Print

Once the giant of Nigerian journalism, the print media has recently witnessed a large-scale weakening of its powers — exactly the way it has happened all over the world. As would have been expected, the Nigerian print media hasn’t been immune to the dwindling global advertising revenue of newspapers worldwide and, latterly, the advent of the Internet.

However, while other countries can reel out figures of dwindling newspaper sales, Nigeria cannot. Instead, the evidence can be found in a Nigeria-centric ‘Free Readers’ trend. In the 1970s and 1980s, the standing of print in Nigerian journalism could be gleaned from the crowd of people who thronged newspaper stands despite their inability to purchase newspapers. Since they couldn’t buy the papers themselves, they crowded out the vendor at each stand, chatting him up for hours in exchange for the chance to read the front pages from afar, or even read the inside pages from magnanimous buyers who were willing to delay their exit by a few minutes. As these people couldn’t buy papers but were always seen at newspaper stands, they were nicknamed the ‘Free Readers Club’. Their ubiquity made them so important that they soon became the news themselves, a few newspapers dedicating reporters to covering free readers’ opinions on important national issues. At newsstands these days, the population of free readers is dwindling — the ultimate proof of the wilting of print newspapers’ sales, revenues, influence and following.

In the last decade, many newspapers and magazines that have quit printing, resorting to maintaining only their online versions, include The News, PM News, City People and Net NG. NEXT newspaper, Compass and Tell Magazine folded up altogether. In their place has risen a string of online newspapers.

Still, the traditional superpowers have successfully withstood the newspaper Tsunami, along with a digital newspaper early-bird and two online-only digital platforms run by reputable legacy newspaper converts. In the former class are Punch, THISDAY, The Nation, Vanguard, Daily Trust, Sun and The Guardian; and in the latter are Sahara Reporters, Premium Times and The Cable. These ten, roughly, are the leaders of a news industry populated by hundreds of publications.

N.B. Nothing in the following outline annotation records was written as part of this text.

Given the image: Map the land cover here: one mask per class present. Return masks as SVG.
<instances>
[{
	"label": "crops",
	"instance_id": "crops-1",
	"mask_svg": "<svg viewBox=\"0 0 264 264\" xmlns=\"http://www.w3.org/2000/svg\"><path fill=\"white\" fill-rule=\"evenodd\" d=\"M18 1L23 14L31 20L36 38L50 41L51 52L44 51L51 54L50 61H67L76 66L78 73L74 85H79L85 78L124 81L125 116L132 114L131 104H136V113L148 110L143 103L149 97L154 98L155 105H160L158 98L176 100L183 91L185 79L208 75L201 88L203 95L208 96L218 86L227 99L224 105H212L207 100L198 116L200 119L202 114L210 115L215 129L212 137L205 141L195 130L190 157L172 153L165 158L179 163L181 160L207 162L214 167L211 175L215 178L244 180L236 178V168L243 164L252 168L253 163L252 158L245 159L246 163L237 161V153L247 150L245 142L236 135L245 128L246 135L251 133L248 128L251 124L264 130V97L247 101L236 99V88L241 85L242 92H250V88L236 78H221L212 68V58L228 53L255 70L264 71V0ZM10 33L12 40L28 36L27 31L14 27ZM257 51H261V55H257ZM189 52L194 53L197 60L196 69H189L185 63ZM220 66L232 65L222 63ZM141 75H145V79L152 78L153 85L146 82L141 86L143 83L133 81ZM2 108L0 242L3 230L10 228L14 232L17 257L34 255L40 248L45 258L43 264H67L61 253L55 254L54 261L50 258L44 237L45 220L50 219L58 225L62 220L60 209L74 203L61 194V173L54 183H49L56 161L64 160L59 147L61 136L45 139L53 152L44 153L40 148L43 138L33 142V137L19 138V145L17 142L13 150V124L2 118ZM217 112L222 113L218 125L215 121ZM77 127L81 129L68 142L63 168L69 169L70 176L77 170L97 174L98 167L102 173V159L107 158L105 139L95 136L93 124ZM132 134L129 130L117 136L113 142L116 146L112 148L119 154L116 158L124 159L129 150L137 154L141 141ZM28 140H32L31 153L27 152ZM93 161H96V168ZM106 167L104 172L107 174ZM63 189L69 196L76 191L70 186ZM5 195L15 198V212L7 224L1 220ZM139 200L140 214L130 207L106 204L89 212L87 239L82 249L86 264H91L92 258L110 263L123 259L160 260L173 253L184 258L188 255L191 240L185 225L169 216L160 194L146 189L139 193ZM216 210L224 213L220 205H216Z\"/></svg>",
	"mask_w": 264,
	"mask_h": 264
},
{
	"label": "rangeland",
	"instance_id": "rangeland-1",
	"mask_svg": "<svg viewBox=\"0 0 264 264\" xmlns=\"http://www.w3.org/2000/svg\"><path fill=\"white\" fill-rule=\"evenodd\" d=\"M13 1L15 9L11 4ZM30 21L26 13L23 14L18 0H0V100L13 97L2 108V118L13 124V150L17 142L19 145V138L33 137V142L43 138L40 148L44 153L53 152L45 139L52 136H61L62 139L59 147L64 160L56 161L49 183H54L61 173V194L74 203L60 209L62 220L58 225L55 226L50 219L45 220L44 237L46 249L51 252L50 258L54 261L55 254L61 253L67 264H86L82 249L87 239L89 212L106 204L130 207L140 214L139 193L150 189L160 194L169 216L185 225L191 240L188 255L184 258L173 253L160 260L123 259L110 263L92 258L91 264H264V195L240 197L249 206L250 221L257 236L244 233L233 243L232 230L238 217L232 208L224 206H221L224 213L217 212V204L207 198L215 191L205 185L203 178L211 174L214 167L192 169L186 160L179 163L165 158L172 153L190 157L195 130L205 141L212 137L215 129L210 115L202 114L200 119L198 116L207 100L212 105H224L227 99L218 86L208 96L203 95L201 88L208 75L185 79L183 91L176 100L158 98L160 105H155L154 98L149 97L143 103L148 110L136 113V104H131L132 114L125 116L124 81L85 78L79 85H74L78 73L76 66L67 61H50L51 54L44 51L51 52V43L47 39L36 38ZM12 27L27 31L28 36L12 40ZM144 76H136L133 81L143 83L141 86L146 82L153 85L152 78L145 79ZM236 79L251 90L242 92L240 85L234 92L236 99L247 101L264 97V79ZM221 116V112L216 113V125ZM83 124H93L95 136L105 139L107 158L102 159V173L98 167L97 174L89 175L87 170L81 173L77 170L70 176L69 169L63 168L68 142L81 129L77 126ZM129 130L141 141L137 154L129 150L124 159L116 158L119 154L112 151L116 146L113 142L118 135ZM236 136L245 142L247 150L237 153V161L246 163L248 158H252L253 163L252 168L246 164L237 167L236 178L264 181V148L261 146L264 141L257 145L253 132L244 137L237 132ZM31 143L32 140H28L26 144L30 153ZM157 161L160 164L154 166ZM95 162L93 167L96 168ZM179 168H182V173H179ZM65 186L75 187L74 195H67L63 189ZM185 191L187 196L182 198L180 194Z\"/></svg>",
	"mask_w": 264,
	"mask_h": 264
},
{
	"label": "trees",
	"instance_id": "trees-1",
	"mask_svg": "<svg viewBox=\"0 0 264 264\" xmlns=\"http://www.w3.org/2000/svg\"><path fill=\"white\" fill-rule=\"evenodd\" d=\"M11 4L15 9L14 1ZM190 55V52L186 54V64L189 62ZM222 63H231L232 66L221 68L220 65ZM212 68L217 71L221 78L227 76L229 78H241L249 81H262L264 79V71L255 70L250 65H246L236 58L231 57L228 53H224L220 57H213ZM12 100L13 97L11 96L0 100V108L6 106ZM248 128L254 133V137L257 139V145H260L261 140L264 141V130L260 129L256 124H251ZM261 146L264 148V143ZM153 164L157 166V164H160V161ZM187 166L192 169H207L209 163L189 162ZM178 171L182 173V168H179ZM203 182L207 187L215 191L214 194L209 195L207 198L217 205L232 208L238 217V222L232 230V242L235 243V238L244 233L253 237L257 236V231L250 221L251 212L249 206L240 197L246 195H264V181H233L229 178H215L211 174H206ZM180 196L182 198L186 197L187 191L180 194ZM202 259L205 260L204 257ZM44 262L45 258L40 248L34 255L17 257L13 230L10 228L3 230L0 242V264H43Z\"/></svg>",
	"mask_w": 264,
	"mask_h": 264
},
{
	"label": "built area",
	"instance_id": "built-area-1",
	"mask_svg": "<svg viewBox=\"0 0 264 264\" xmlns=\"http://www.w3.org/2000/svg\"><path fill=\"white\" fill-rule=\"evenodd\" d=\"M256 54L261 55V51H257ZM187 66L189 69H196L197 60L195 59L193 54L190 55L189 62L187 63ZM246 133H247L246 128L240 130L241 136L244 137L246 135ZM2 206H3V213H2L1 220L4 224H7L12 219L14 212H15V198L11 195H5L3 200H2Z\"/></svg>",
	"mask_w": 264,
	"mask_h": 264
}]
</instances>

Punch is reputed as Nigeria’s most widely read newspaper. It is a status it has enjoyed for decades — although the last statistical backup for that feat dates back to two decades ago: in 1998 and 1999, the Research and Marketing Services (RMS), Lagos, published independent surveys that rated the paper the most widely read in the country. Although conservative with regard to its funding models and in-country media partnerships, Punch’s journalism is leftist, the paper boasting an endless list of hard-hitting editorials against both civilian and military governments. Punch was founded in 1971 by two friends, Olu Aboderin, an accountant, and Sam Amuka, a columnist and editor of the then leading Daily Times of Nigeria. A disagreement would later see Amuka break away 12 years later to found Vanguard, till date one of the country’s legacy newspapers.

Originally known as The Comet, The Nation, was bought and renamed in 2006 by Bola Tinubu, then Governor of Lagos State. Over the following nine years, the paper was ultimately an opposition newspaper, earning a reputation for its strong anti-government stance — a feature that has softened remarkably since the All Progressives Congress (APC), Tinubu’s party, assumed power in 2015. A survey in 2009 and another in 2011 rated The Nation as Nigeria’s second most read newspaper; it has been so ever since. The Nation enjoyed tremendous advertising patronage from government agencies in the states under the control of the Action Congress of Nigeria (ACN).

In all 19 states in northern Nigeria, any serious event requiring media coverage does not kick off until the arrival of the Daily Trust reporter. Such is the reach and influence of a paper founded in 1998 with only N22,000 by a group of friends, one of whom is Kabiru Yusuf, who currently serves as Chairman. Daily Trust broke a jinx — newspapers in northern Nigeria were always a commercial failure. The absence of a strong newspaper from the region had led to the characterisation of the Nigerian media as a southern establishment. With Daily Trust, a bit of a balance has been achieved in the media industry in the country.